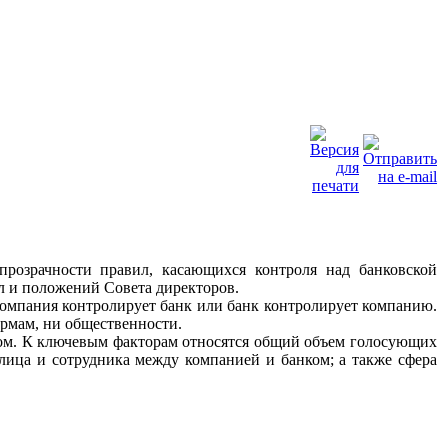
озрачности правил, касающихся контроля над банковской
ил и положений Совета директоров.
компания контролирует банк или банк контролирует компанию.
ирмам, ни общественности.
нком. К ключевым факторам относятся общий объем голосующих
ица и сотрудника между компанией и банком; а также сфера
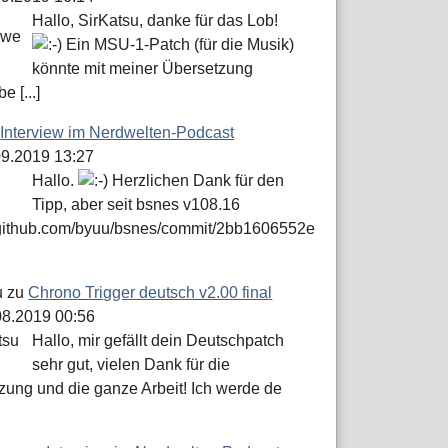
Hallo, SirKatsu, danke für das Lob!
Ein MSU-1-Patch (für die Musik)
könnte mit meiner Übersetzung
e [...]
u
Interview im Nerdwelten-Podcast
.09.2019 13:27
Hallo.
Herzlichen Dank für den
Tipp, aber seit bsnes v108.16
//github.com/byuu/bsnes/commit/2bb1606552e
u
zu
Chrono Trigger deutsch v2.00 final
.08.2019 00:56
Hallo, mir gefällt dein Deutschpatch
sehr gut, vielen Dank für die
zung und die ganze Arbeit! Ich werde de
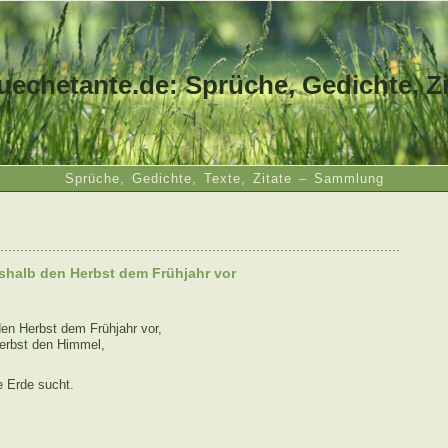
uechetante.de: Sprüche, Gedichte, Zi
Sprüche, Gedichte, Texte, Zitate – Sammlung
....................................................................................................
eshalb den Herbst dem Frühjahr vor
den Herbst dem Frühjahr vor,
erbst den Himmel,
e Erde sucht.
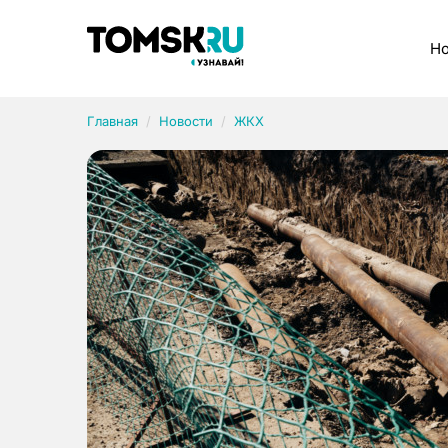
Рубрики
Но
Главная
Новости
ЖКХ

========

▶ [EXERCISE REQUIREMENTS]
Write out all of the records above again, line for line and character for character, leaving out the pictures.

▶ [EXPECTED OUTPUT]
озрачности правил, касающихся контроля над банковской
ил и положений Совета директоров.
компания контролирует банк или банк контролирует компанию.
ирмам, ни общественности.
нком. К ключевым факторам относятся общий объем голосующих
ица и сотрудника между компанией и банком; а также сфера
Hallo, SirKatsu, danke für das Lob!
Ein MSU-1-Patch (für die Musik)
könnte mit meiner Übersetzung
e [...]
u
Interview im Nerdwelten-Podcast
.09.2019 13:27
Hallo.
Herzlichen Dank für den
Tipp, aber seit bsnes v108.16
//github.com/byuu/bsnes/commit/2bb1606552e
u
zu
Chrono Trigger deutsch v2.00 final
.08.2019 00:56
Hallo, mir gefällt dein Deutschpatch
sehr gut, vielen Dank für die
zung und die ganze Arbeit! Ich werde de
uechetante.de: Sprüche, Gedichte, Zi
Sprüche, Gedichte, Texte, Zitate – Sammlung
....................................................................................................
eshalb den Herbst dem Frühjahr vor
den Herbst dem Frühjahr vor,
erbst den Himmel,
e Erde sucht.
Рубрики
Но
Главная
Новости
ЖКХ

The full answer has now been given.